- SUPPLIED TEXT

= = = = = = =

Red supergiant stars are among the most massive and brightest in the Universe. Despite their colossal size, their lives are relatively short, as they consume their fuel much faster than lower-mass stars. After exhausting the lighter elements in their core, these stars expand excessively and become red supergiants, characterized by their red color due to their relatively low temperature.

Nebula

Nebulae are brightly colored concentrations of gas and dust, similar to clouds. They are important to the universe because some serve as hotbeds of star formation, due to the condensation and aggregation of matter. In other cases, they only contain the remains of extinct stars.

Rigel

Rigel has a temperature of 12,100 K Rigel:the brightest star in the constellation Orion, is a blue supergiant with an estimated mass ranging from 17 to 24 solar masses. Rigel has a luminosity of 280,000 L⊙

Vega

Vega has a temperature of 9,602 K Vega the brightest star in the Lyra constellation, has a mass estimated to be approximately 2.135 times that of the Sun. Vega has a luminosity of 40.12 L⊙

Protostar

Protostars are young stars in the earliest phase of stellar evolution. They are not yet main sequence stars, as they have not yet absorbed all of the surrounding interstellar gas or ignited by fusing hydrogen into helium.

Black body

Blackbody in physics, is a surface that absorbs all radiant energy falling on it. The term arises because incident visible light will be absorbed rather than reflected, and therefore the surface will appear black.

Planetary nebula

When stars with an intermediate mass (more than 80% of the mass of the Sun, but less than eight times its mass) die, they expand to form red giants. The dying star will continue to expel gas, while simultaneously the remaining core of the star will contract and temporarily begin to radiate energy again. This energy causes the expelled gas to ionize, meaning that the atoms and molecules in the gas become charged and begin to emit light. The discarded glowing gas is known as a planetary nebula. Therefore, planetary nebulae are classified as emission nebulae and have no relation to planets.

Proxima Centauri

Proxima Centauri has a temperature of 3,050 K Proxima centauri mass estimated to be approximately 0.12 solar masses. This means it has about 12% of the Sun's mass. Proxima Centauri has a temperature of 0.0017 L⊙

Red Giant

Red giant stars constitute a crucial phase in the evolution of medium- and high-mass stars, and occur after they exhaust the hydrogen in their cores. During this stage, the star expands enormously and its color turns reddish due to the low temperature of its outer layers.

= = = = = = =

- INFORMATION GIVEN

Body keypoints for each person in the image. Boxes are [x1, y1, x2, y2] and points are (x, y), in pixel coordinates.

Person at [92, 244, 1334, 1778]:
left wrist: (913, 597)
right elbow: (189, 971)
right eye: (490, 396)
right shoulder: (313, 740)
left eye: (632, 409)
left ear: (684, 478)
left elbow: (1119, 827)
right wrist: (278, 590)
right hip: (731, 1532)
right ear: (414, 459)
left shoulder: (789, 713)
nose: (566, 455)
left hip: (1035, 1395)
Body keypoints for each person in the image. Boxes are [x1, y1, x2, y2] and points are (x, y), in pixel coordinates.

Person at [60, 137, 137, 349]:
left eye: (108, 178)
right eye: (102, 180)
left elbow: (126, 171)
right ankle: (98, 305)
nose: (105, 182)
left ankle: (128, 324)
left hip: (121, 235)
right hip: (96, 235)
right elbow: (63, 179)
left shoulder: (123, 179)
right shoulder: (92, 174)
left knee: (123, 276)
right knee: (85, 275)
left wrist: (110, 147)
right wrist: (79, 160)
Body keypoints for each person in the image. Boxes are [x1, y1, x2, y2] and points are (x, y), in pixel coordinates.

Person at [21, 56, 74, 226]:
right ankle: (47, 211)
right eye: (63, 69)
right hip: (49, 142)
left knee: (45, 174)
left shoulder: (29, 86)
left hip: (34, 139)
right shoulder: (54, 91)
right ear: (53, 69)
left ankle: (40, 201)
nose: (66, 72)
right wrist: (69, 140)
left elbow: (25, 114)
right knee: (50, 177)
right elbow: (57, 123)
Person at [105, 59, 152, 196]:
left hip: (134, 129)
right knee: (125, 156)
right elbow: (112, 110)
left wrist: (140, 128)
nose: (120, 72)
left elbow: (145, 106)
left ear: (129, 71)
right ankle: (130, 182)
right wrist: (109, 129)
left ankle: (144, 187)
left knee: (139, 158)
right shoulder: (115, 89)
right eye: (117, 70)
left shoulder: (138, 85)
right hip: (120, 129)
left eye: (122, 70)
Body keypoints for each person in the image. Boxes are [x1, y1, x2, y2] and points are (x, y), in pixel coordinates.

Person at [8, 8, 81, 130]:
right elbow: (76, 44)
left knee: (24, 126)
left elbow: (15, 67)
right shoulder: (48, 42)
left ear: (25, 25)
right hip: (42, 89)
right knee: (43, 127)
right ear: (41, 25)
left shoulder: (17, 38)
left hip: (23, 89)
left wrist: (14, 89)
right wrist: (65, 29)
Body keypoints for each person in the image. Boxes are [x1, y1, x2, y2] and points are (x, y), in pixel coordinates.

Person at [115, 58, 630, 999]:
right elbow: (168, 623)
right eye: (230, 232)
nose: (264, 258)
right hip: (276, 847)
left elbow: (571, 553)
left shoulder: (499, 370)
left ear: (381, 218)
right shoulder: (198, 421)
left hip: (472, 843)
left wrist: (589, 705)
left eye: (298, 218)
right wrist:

= = = = = = =

- QUESTIONS TO ANSWER
1) Reproduce the passage from the astronomy text, starting with "Vega has a temperature" and going on through "will appear black.".
2) According to the astronomy text, what is the estimated mass range of Rigel?

- ANSWERS FOR THE EXERCISE
1)
Vega has a temperature of 9,602 K Vega the brightest star in the Lyra constellation, has a mass estimated to be approximately 2.135 times that of the Sun. Vega has a luminosity of 40.12 L⊙

Protostar

Protostars are young stars in the earliest phase of stellar evolution. They are not yet main sequence stars, as they have not yet absorbed all of the surrounding interstellar gas or ignited by fusing hydrogen into helium.

Black body

Blackbody in physics, is a surface that absorbs all radiant energy falling on it. The term arises because incident visible light will be absorbed rather than reflected, and therefore the surface will appear black.

2) 17 to 24 solar masses.